The Columbus Myth: Power and Ideology in Picturebooks about Christopher Columbus

The Columbus Myth: Power and Ideology in Picturebooks about Christopher Columbus

Summary: This article is about how what is taught to children in school about Columbus and how it is far from the actual truth. It describes many instances which shows the villain side of Christopher Columbus. It describes how much of the narrative was biased since Columbus told of the great things he did himself. Records from others sometimes tell otherwise.

Quote: He punished natives who failed to fulfill his unrealistic gold quotas by chopping off their hands (p. 83). He used vicious dogs and torture on those who resisted (p. 78).

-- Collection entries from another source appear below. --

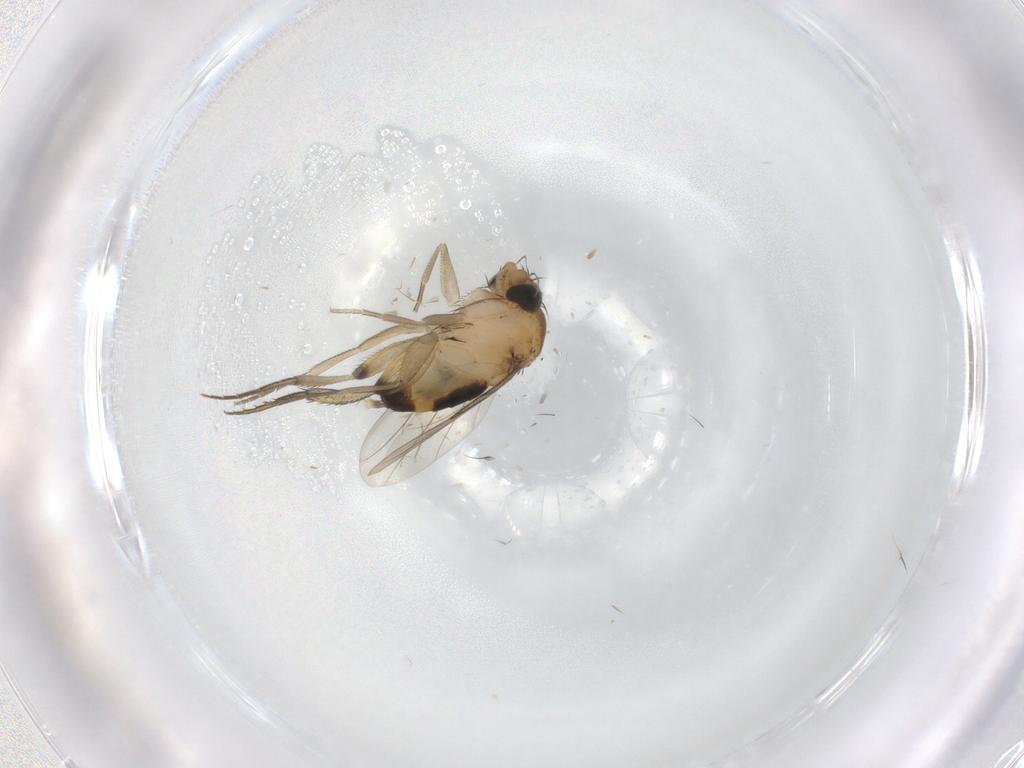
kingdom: Animalia
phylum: Arthropoda
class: Insecta
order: Diptera
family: Phoridae
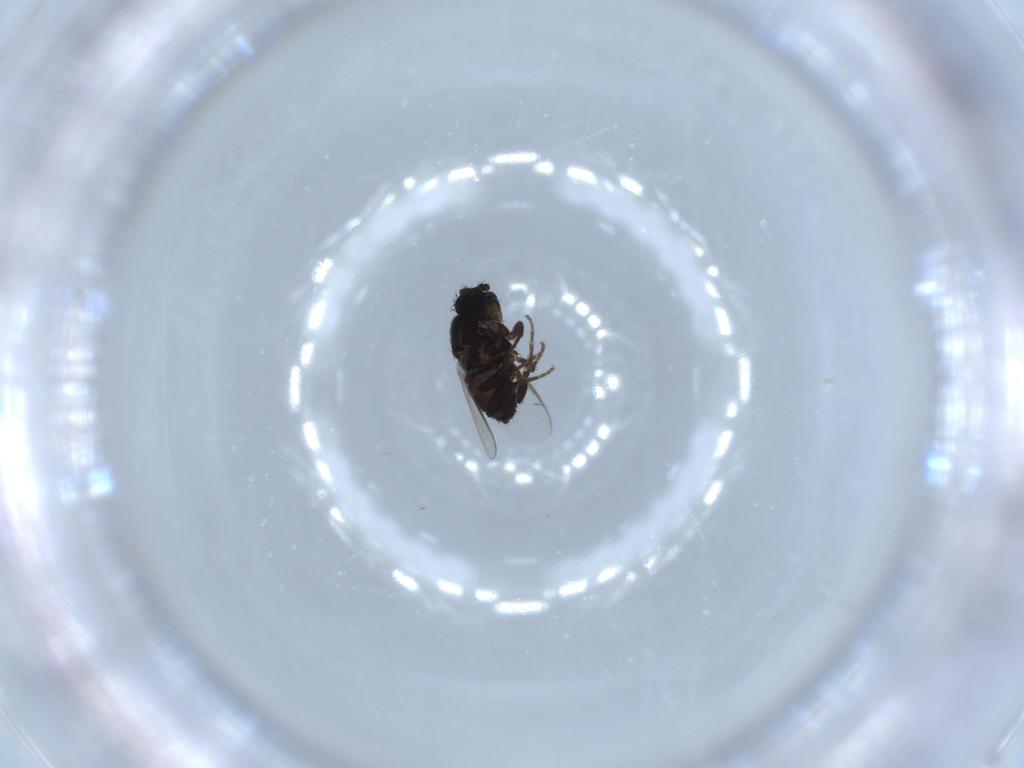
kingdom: Animalia
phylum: Arthropoda
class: Insecta
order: Diptera
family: Sphaeroceridae
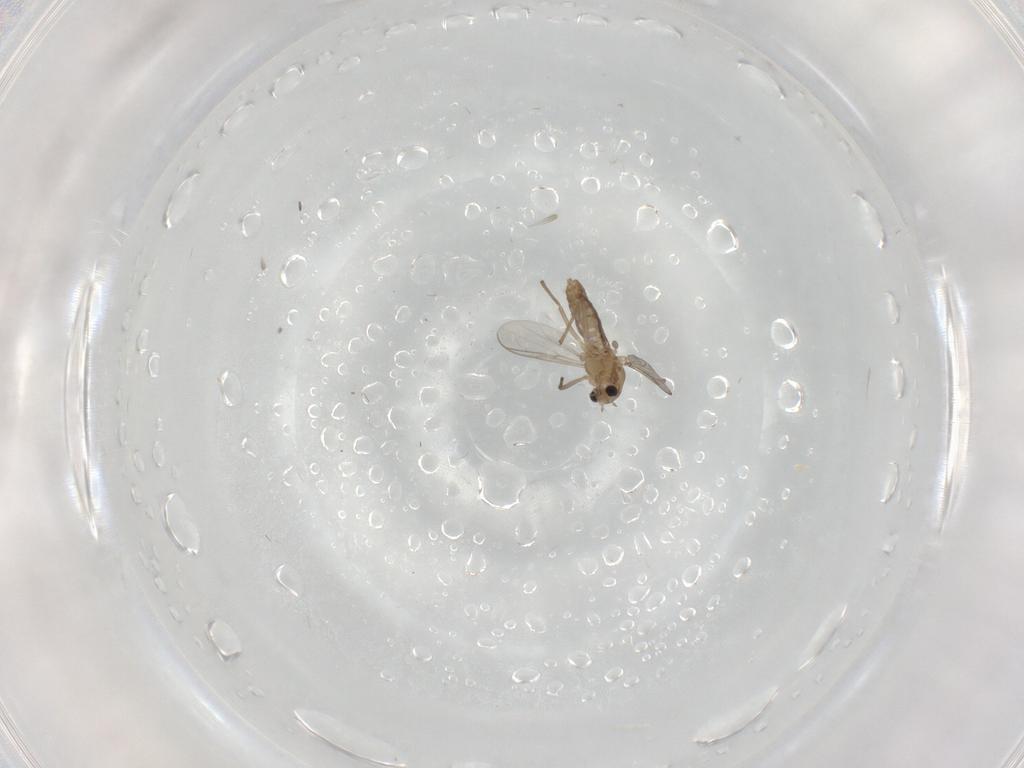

Explanation: This showed he was cruel to the natives and worked them for his own gain.

Quote: While estimates vary (understandably), Columbus’s impact on the native population was clearly massive: ‘‘In 1492, there were some 300,000 native islanders yet by 1548 fewer than 500 remained’’ (Ingber, 1992, p. 243).

Explanation: He sold many into slavery and almost eliminated the indigenous population

Citation:

Desai, Christina. “The Columbus Myth: Power and Ideology in Picturebooks about Christopher Columbus.” Children’s Literature in Education, vol 45, no 3, Sept 2014, pp. 179-196. EBSCOhost doi:10.1007/s10583-014-9216-0.